Métal Performances investit 3 millions d’euros
Le deuxième grand volet du pacte concerne les transformations écologiques, énergétiques et numériques de l’industrie.
Là encore, l’entreprise de Beignon offre une illustration concrète. Métal Performances vient d’investir 3 millions d’euros dans l’extension de son atelier, avec notamment 1 400 m² supplémentaires et la modernisation de son outil de production.
Elle travaille également sur l’intelligence artificielle et la donnée afin de répondre aux exigences de marchés comme l’aérospatial et la défense.
Mais l’un de ses investissements les plus emblématiques concerne l’eau. Le traitement de surface représentait jusqu’ici environ 95 % de la consommation d’eau de l’entreprise, selon son dirigeant. Un nouveau bâtiment doit permettre de fonctionner en circuit fermé, avec récupération des eaux de pluie et traitement des effluents par phytoépuration. Le dispositif est actuellement en cours de mise en service.
Un pacte pour passer « de la parole aux actes »
Le troisième axe porte sur l’inclusion : amélioration des conditions et de la qualité de vie au travail, intégration durable des salariés, accès des jeunes et des personnes éloignées de l’emploi à ces métiers, mais aussi développement de la mixité femmes-hommes.

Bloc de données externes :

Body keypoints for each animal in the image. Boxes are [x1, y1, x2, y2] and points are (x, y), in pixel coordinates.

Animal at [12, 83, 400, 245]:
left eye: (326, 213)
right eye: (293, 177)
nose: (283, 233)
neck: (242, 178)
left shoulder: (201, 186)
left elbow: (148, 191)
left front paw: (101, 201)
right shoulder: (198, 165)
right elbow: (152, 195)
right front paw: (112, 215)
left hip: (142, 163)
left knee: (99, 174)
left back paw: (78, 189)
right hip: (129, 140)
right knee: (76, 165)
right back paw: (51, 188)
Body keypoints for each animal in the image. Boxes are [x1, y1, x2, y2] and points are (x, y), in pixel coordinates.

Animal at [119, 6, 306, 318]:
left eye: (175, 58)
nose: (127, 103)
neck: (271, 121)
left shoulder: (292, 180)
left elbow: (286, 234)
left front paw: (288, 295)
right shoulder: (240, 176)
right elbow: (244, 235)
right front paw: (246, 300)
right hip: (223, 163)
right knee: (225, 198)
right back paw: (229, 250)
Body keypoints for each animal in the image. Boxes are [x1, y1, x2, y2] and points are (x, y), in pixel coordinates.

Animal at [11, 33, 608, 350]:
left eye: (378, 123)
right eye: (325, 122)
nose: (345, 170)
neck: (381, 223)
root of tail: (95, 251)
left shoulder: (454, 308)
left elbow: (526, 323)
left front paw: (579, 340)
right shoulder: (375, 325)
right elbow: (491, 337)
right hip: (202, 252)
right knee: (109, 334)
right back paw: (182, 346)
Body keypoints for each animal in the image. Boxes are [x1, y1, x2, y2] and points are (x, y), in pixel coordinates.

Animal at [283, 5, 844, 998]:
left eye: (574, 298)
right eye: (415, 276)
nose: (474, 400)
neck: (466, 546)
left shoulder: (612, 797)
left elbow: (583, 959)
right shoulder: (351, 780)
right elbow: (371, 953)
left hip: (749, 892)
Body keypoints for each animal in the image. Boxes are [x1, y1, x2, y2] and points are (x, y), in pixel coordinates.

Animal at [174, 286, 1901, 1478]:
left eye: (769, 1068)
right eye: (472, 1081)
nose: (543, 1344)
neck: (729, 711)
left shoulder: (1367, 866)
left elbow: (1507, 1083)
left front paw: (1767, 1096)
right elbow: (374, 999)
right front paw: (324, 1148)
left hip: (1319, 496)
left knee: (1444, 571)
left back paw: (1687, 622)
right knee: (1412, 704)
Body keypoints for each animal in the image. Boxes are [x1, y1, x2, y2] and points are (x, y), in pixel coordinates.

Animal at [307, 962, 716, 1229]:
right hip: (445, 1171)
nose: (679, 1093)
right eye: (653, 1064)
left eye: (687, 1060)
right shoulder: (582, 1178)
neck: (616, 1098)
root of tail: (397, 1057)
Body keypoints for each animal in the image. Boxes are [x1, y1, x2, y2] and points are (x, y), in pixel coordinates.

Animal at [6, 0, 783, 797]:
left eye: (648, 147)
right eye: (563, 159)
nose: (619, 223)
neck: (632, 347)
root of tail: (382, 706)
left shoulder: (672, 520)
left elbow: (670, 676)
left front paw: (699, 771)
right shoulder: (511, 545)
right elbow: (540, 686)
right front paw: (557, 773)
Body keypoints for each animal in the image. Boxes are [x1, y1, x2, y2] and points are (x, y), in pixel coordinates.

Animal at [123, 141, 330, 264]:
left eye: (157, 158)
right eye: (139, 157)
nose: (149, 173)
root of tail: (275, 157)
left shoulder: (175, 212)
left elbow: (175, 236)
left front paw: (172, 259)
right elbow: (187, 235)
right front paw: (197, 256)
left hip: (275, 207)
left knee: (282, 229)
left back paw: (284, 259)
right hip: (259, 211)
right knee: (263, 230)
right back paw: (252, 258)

Pour Ludovic Magnier, directeur régional de l’emploi, l’enjeu est désormais de faire de ce pacte autre chose qu’un document institutionnel. « Notre enjeu, c’est maintenant de mettre tout cela en cohérence et de passer à l’action. »
C’est aussi tout le sens du choix de Métal Performances pour cette signature. Derrière les grandes orientations régionales, les difficultés sont celles que rencontrent quotidiennement les entreprises : recruter un soudeur ou un chaudronnier, former un salarié, attirer davantage de femmes, réussir une reconversion ou adapter les compétences à la robotisation et à l’intelligence artificielle.
Le pacte signé à Beignon est prévu pour trois ans, jusqu’en 2028. État, Région, employeurs et représentants des salariés se retrouveront donc désormais sur un autre terrain, celui des résultats.